The Certificate of Incorporation and the Company’s by-laws limit the liability of the Directors and the Officers of the Company to the fullest extent permitted by Delaware law. Specifically, Directors of Aqua Bounty will not be personally liable for money damages with respect to any acts or omissions in the performance of his or her duties as a Director, except for liability (i) for any breach of the Director’s duty of loyalty to Aqua Bounty or its Shareholders, (ii) for acts or omissions not in good faith or which involve intentional misconduct or a knowing violation of law, (iii) under Section 174 of the DGCL, which relates to unlawful declarations of dividends or other distributions of assets to Shareholders or the unlawful purchase of shares of the corporation, or (iv) for any transaction from which the Director or officers derived an improper personal benefit.
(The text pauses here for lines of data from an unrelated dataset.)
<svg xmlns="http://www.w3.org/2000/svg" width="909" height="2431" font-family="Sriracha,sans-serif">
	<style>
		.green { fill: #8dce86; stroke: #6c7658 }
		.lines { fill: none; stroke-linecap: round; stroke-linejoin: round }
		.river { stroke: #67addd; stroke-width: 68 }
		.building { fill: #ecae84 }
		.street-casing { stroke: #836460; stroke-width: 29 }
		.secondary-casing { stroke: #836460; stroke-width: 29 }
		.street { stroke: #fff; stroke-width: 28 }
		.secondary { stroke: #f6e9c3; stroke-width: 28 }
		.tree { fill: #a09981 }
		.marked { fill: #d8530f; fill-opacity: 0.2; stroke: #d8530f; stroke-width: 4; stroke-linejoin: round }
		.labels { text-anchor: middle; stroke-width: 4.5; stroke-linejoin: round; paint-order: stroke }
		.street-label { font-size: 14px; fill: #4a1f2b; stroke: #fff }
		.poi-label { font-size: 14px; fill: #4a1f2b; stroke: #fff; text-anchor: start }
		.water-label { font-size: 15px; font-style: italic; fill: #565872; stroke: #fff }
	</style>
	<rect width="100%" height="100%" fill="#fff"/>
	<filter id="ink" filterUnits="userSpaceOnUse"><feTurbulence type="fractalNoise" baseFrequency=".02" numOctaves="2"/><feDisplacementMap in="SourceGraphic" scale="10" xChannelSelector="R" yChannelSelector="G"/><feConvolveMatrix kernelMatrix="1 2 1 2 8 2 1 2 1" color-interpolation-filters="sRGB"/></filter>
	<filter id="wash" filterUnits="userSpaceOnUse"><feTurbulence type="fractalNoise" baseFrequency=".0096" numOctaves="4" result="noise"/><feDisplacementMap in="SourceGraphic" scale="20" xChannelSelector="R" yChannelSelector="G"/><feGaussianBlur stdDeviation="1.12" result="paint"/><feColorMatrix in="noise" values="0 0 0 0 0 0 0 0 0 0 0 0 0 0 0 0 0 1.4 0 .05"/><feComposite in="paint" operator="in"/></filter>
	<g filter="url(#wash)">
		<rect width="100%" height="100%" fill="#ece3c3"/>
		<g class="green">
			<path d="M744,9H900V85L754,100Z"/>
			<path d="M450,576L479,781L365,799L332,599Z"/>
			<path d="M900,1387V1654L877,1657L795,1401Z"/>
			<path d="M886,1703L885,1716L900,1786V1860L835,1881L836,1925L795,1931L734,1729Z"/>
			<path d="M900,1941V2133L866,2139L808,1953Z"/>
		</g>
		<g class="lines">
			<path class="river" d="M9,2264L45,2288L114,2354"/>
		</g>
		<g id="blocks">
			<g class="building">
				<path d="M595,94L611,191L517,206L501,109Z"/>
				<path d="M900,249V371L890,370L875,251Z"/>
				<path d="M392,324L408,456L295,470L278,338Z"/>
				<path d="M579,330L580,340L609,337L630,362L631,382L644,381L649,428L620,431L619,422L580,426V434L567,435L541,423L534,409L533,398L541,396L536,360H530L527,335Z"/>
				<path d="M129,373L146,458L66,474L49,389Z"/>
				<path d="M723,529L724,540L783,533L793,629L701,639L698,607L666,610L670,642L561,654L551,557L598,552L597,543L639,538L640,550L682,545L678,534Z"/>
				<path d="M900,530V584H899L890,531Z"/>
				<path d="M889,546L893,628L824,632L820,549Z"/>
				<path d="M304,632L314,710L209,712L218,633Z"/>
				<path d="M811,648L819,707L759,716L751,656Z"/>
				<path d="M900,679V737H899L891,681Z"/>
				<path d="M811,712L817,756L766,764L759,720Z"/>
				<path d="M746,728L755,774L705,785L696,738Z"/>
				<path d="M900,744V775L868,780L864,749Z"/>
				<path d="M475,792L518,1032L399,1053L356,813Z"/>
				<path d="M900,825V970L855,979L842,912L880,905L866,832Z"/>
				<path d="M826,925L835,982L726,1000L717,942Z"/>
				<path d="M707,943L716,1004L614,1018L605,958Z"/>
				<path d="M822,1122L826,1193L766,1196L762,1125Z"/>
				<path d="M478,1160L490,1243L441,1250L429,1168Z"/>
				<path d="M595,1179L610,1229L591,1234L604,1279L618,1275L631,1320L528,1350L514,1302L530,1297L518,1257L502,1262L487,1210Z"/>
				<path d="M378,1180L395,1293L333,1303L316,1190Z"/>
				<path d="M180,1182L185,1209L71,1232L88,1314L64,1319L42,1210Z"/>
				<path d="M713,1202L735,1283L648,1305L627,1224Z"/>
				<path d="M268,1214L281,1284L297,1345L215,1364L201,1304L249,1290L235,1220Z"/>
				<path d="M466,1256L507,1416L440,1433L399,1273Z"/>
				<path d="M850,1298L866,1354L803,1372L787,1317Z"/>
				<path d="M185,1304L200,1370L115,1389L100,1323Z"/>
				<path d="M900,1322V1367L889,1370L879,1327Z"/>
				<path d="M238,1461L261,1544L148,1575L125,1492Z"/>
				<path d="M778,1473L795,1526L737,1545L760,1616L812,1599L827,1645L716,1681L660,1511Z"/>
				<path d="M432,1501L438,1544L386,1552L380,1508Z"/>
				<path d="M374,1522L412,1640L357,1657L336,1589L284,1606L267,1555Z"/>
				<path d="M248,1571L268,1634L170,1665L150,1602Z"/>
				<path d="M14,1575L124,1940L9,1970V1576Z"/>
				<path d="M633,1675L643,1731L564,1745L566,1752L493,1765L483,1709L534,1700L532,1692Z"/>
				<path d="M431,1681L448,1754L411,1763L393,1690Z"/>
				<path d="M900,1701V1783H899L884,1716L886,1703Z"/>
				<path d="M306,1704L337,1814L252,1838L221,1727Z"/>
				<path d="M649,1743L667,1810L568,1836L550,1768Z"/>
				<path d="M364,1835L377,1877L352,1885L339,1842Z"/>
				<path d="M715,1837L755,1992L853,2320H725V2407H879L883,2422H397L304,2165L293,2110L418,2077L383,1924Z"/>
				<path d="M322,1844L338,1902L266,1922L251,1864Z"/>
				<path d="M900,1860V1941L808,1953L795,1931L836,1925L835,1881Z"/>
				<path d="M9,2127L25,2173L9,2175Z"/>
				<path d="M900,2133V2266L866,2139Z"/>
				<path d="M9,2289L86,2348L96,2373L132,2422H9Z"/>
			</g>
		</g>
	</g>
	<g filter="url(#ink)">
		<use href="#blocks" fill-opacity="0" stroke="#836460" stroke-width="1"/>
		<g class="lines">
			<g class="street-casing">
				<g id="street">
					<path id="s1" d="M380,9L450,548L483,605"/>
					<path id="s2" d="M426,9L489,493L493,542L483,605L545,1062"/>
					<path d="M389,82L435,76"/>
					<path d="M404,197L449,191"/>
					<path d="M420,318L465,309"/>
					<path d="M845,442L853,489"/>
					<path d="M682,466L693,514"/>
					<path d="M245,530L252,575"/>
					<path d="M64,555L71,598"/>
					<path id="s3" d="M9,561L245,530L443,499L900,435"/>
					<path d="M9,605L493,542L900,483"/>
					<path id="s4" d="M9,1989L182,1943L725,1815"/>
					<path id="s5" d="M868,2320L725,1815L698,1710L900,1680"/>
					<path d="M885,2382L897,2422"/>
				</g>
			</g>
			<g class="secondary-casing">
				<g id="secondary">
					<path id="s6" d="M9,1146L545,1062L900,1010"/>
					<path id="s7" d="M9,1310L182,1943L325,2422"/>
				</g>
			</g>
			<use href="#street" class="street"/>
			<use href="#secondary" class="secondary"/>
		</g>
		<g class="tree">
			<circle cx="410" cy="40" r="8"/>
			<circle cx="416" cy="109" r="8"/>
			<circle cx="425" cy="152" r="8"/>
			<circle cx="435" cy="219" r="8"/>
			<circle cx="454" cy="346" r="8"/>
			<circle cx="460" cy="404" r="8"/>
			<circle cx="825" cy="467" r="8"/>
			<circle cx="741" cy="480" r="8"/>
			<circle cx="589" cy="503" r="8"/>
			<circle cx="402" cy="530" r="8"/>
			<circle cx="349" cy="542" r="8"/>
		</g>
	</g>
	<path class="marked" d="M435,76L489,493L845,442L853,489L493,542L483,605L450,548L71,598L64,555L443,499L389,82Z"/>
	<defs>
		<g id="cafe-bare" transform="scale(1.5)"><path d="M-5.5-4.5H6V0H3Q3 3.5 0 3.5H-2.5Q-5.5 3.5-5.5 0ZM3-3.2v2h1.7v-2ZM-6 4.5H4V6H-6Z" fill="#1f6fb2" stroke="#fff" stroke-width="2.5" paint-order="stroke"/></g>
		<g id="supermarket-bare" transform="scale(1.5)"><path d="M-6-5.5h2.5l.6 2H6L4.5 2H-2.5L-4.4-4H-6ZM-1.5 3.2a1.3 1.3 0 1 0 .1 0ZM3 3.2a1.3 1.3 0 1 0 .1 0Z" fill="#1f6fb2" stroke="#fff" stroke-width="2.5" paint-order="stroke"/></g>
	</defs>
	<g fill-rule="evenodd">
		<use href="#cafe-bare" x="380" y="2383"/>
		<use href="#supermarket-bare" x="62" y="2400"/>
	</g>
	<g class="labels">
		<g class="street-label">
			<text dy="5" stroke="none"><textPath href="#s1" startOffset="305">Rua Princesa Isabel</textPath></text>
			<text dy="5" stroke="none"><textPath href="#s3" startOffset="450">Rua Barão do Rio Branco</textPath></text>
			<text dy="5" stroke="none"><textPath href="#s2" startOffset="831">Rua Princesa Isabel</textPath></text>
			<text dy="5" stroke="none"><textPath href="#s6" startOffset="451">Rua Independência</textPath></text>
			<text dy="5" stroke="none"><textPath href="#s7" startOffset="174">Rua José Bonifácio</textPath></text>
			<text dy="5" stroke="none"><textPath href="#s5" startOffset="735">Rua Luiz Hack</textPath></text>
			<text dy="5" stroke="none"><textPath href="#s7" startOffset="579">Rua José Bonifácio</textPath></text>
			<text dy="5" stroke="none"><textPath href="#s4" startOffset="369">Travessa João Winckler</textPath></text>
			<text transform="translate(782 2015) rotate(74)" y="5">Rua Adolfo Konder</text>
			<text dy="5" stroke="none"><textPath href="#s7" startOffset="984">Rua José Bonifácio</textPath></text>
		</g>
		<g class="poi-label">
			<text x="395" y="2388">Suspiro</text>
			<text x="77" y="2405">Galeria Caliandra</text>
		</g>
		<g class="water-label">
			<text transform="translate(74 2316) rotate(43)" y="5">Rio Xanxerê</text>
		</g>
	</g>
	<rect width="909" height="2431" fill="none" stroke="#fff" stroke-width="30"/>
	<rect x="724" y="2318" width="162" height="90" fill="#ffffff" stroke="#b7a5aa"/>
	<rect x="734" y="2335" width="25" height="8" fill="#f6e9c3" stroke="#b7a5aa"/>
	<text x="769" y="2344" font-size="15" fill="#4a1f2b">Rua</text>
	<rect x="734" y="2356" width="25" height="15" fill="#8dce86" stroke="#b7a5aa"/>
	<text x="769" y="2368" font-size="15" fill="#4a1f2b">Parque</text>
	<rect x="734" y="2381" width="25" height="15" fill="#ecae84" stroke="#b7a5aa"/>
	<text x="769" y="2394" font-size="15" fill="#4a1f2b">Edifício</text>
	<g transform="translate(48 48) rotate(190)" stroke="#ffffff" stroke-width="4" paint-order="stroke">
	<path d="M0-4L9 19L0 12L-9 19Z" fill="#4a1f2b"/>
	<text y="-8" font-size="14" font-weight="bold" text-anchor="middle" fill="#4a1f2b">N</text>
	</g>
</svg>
If the DGCL is amended to eliminate or limit the personal liability of Directors, then, after approval by Aqua Bounty shareholders, the Certificate of Incorporation or by-laws may be amended to eliminate or limit Director liability to the fullest extent permitted by the DGCL, as so amended.

d) Additional Corporate Matters

The Certificate of Incorporation also provides that (i) the affirmative vote of a majority of the voting power of all of the then-outstanding shares of the voting stock of Aqua Bounty shall be required to adopt, amend or repeal any provision of the by-laws of Aqua Bounty; (ii) the Board of Directors shall also have the power to adopt, amend or repeal the by-laws; (iii) Shareholders may not take any action by written consent; (iv) special meetings of Shareholders may be called only by the Board or by the Chief Executive Officer or the Chairman of the Board, or by the holders of not less than 25 per cent of the Common Shares; and (v) the affirmative vote of a majority of the voting power of all the Common Shares, voting together as a single class, shall be required to amend the provisions of the Certificate of Incorporation regarding the composition of the Board of Directors, stockholder action and meetings and limitation on Director liability (other than any amendment of such provisions in connection with a restatement of the Certificate of Incorporation). Advance notice of stockholder business is to be provided as set forth in the by-laws. The foregoing provisions of the Certificate of Incorporation may discourage certain types of transactions involving an actual or potential change in control of Aqua Bounty and could have the effect of delaying, deterring or preventing a change in control of Aqua Bounty.